Er löste die Umarmung und suchte in ihren Augen nach dem Gegenteil dessen, was ihre Worte sagten, doch er erwähnte nicht, dass er es wahrscheinlich auch sah. "Ich würde jetzt sagen, du hättest mir ruhig einen dezenten Hinweis geben können, aber der Kuchen in der Küche, drei Blumenlieferungen und diverse Handschüttelattacken, in die du heute verwickelt warst, waren schon mehr Zaunpfähle, als ich verdient habe, oder?"
"Noch mehr solche Entgleisungen und ich lasse dich hier rauswerfen.
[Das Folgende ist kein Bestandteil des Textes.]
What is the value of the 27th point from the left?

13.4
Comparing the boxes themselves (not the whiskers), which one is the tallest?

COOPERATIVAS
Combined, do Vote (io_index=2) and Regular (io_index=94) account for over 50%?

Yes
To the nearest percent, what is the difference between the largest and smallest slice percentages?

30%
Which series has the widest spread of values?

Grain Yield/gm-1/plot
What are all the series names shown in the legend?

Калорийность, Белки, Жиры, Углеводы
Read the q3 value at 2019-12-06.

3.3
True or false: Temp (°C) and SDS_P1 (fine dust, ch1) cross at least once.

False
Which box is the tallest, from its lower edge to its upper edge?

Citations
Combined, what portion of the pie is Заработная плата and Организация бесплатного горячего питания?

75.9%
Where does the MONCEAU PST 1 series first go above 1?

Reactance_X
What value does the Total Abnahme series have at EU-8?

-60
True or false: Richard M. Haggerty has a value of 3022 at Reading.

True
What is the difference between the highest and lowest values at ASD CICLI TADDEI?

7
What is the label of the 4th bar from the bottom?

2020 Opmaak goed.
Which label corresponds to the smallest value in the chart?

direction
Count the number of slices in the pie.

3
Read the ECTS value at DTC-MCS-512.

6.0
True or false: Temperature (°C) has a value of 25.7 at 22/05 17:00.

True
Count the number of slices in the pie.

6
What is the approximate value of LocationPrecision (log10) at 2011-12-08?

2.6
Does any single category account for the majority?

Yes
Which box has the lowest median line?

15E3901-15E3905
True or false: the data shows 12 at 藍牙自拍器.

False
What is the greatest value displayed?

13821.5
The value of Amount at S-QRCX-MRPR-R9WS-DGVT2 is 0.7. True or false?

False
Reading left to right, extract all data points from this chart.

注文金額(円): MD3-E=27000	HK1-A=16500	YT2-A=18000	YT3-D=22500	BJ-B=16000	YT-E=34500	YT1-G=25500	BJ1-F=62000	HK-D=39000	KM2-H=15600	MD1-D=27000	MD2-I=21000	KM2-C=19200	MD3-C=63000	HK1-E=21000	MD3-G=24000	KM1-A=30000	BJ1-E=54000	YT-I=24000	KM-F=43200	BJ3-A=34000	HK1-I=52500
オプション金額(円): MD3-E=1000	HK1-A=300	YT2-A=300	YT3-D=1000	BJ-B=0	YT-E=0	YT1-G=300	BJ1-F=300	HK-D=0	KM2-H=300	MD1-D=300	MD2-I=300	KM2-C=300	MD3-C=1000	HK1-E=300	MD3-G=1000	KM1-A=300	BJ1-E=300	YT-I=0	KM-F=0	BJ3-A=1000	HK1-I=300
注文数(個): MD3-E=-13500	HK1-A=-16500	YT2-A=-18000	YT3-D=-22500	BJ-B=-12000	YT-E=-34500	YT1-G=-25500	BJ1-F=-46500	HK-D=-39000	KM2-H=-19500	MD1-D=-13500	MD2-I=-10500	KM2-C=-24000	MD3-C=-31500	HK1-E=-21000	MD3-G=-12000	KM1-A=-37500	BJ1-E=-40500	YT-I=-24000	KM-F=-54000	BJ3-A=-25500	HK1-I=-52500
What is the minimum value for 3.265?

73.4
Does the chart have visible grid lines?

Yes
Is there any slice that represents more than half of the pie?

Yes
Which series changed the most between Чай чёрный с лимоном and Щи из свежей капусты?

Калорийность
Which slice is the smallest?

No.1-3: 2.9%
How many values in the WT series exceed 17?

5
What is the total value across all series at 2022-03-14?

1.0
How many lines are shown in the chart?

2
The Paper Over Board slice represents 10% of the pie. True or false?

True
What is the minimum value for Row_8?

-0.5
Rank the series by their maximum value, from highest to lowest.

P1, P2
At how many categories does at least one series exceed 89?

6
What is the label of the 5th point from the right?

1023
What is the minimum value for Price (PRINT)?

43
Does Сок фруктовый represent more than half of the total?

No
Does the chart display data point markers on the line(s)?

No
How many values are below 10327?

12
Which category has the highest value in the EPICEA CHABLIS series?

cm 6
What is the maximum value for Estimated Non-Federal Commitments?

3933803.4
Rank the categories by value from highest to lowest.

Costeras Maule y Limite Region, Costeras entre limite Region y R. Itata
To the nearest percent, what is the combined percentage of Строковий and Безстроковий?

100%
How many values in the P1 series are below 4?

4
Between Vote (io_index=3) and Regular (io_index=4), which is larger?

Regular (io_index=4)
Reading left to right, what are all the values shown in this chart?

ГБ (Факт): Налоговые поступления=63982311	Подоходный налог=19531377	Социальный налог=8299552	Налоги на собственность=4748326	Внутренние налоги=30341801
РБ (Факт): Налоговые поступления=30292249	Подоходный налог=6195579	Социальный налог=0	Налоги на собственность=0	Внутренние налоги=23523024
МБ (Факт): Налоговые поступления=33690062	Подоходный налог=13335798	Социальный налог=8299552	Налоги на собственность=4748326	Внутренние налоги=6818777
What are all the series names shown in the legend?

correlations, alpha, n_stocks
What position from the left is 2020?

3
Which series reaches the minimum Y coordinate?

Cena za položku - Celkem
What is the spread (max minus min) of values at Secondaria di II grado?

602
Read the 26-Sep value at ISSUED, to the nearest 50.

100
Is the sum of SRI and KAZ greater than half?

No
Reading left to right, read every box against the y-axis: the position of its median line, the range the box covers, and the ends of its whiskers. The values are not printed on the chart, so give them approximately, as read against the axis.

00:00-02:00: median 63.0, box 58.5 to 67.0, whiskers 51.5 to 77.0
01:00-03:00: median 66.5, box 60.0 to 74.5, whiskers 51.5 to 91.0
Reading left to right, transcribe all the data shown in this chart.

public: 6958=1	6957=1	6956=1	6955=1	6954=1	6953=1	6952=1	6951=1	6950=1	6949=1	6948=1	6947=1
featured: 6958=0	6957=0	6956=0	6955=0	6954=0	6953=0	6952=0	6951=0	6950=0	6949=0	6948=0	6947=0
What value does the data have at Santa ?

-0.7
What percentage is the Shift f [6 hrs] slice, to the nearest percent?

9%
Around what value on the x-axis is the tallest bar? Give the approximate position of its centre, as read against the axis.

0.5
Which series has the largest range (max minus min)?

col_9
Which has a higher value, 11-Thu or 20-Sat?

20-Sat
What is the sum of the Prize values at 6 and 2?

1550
Es war doch dein Job, kleine Hinweise zu bemerken und zusammen zu puzzeln, oder?"
"Ich bin ein Trampel", gab er zu und grinste.
Er drehte sich um und betrachtete den Tisch voller Blumen und kleiner Geschenke, die unmissverständlich sagten, dass andere Menschen deutlich mehr Feingefühl in den richtigen Momenten hatte als er. "Wer hat dir die gegeben?", fragte er und deutete auf einen überwältigenden Strauß roter Rosen.
"Loker", erklärte Gillian und amüsierte sich über den Anflug von Eifersucht in seiner Stimme.
"Sind das vierzig?", wollte er kritisch wissen und steckte seine Nase mitten in die Blumen, als wolle er die Emotionen erkunden, die wirklich hinter ihnen steckten.
"Nein, nur dreißig. Loker versucht ein Gentleman zu sein."
"Im Gegensatz zu mir, willst du sagen."
Sie lächelte und schüttelte mit dem Kopf, doch die Antwort war womöglich ja. Und trotzdem mochte sie ihren Rüpel so, wie er war.
"Auf der eiligen Suche nach einem Geschenk in meinen Schreibtischschubladen habe ich zumindest einen Gutschein für zweimal Popcorn gefunden", bemerkte er und zog ein zerknittertes Stück Papier aus seiner Hosentasche. "Was hältst du davon, wenn ich die Kinokarten dazu sponsere?"
"Klingt wie ein lahmer Deal", gestand sie humorlos und ließ ihn einen Moment lang am Haken zappeln, bis sich das Grinsen nicht mehr von ihrem Gesicht fernhalten ließ. "Ein lahmer Deal, auf den ich mich ausnahmsweise einlasse."
Es war doch kein Tag, wie jeder andere. Das zumindest bemerkte sie, als sie sich Seite an Seite aufmachten, um den Abend für sich zu gewinnen.